Un projet pédagogique 



Des élèves de première S du lycée Jean Moulin de Saint-Amand-Montrond participent à ce projet inédit. En classe de la vie et de la terre,  ils suivent cette plantation avec intérêt. Ils ont tenté de retrouver le véritable gouget d’origine. Ils ont appris à extraire l’adn à partir de feuilles de cépages congelés. Une expérience validée ensuite par les experts viticoles.

« Tous nos résultats ont été d’abord contrôlés par l’INRA, sur la plateforme de l’INRA Clermont-Ferrand. Et ensuite par notre tuteur scientifique d’agrosup à Montpellier. Nos élèves ont proposé leurs résulats qui ont été validés, il se trouve que le résultat était juste », se réjouit leur professeur de sciences de la vie et de la terre, Véronique Ranty. 

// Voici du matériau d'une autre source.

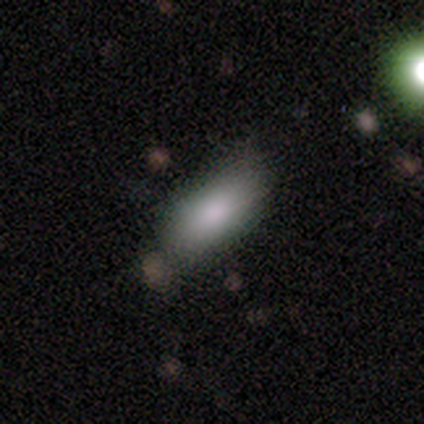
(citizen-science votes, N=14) Q: Smooth or featured?
A: smooth (71%); runner-up: featured or disk (14%)
Q: How rounded?
A: in between (90%); runner-up: cigar-shaped (10%)
Q: Merging?
A: none (75%); runner-up: minor disturbance (17%)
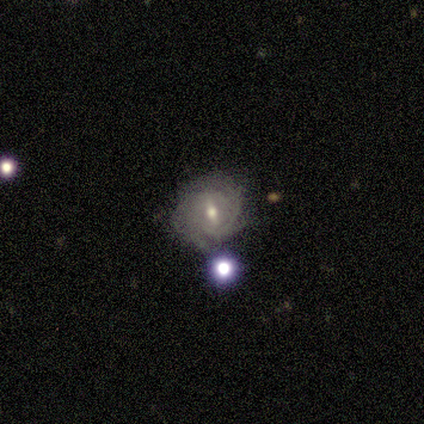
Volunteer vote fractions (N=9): Volunteers were most divided on "bar" (2-way tie): strong: 40%, weak: 40%, no: 20%; "spiral winding" (2-way tie): tight: 40%, medium: 40%, loose: 20%; "spiral arm count" (2-way tie): 3: 40%, can't tell: 40%, 4: 20%, 1: 0%, 2: 0%, more than 4: 0%. More confident: spiral arms — yes (100%); merging — none (86%); edge-on disk — no (83%); smooth or featured — featured or disk (67%); bulge size — small (60%).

Replanter des cépages anciens pour préserver la biodiversité 



Une association répertorie tous ces cépages disparus. Replanter des vignes moins productives mais aussi moins fragiles, cela permet surtout de préserver la biodiversité.

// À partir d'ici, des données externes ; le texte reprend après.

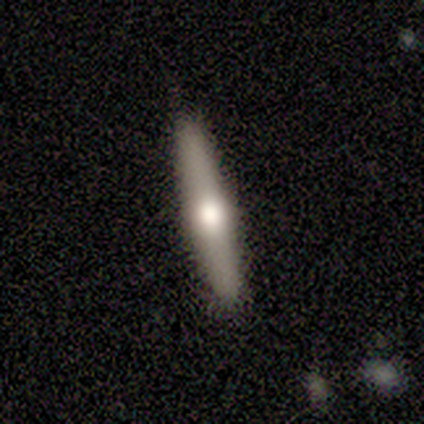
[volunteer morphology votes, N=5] Volunteers were most divided on "smooth or featured": smooth: 60%, featured or disk: 20%, star or artifact: 20%. More confident: how rounded — cigar-shaped (100%); merging — none (100%).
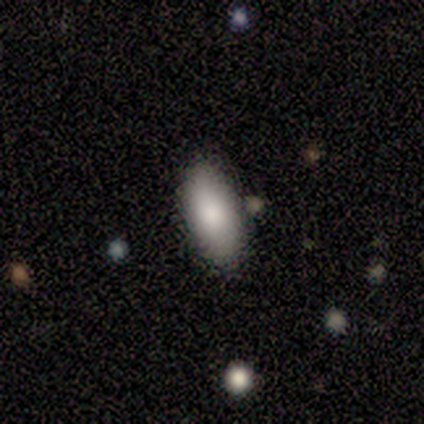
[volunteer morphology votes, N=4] Smooth or featured: smooth — 75% (star or artifact — 25%)
How rounded: in between — 100%
Merging: none — 100%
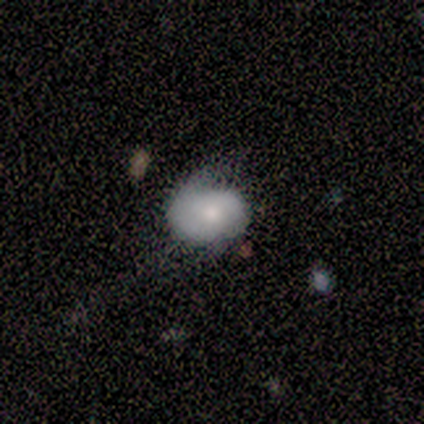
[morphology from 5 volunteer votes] This appears to be a smooth galaxy with no disk features (60%) that is round (67%). Merging: none (50%, tied with minor disturbance).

 « On aura besoin un jour de ces cépages anciens peut-être pour un futur viticole avec d’autres cépages qui seront issus de croisements pour ces différentes maladies ou sensibilités à différentes maladies », détaille Maryline Smith, la présidente de l'association des vignerons des cépages rares Berry-Sologne". 

400 cèpes de vignes seront plantés cette année sur cette parcelle mais avant de boire la première cuvée, il faudra se montrer patient. La récolte aura lieu en 2021.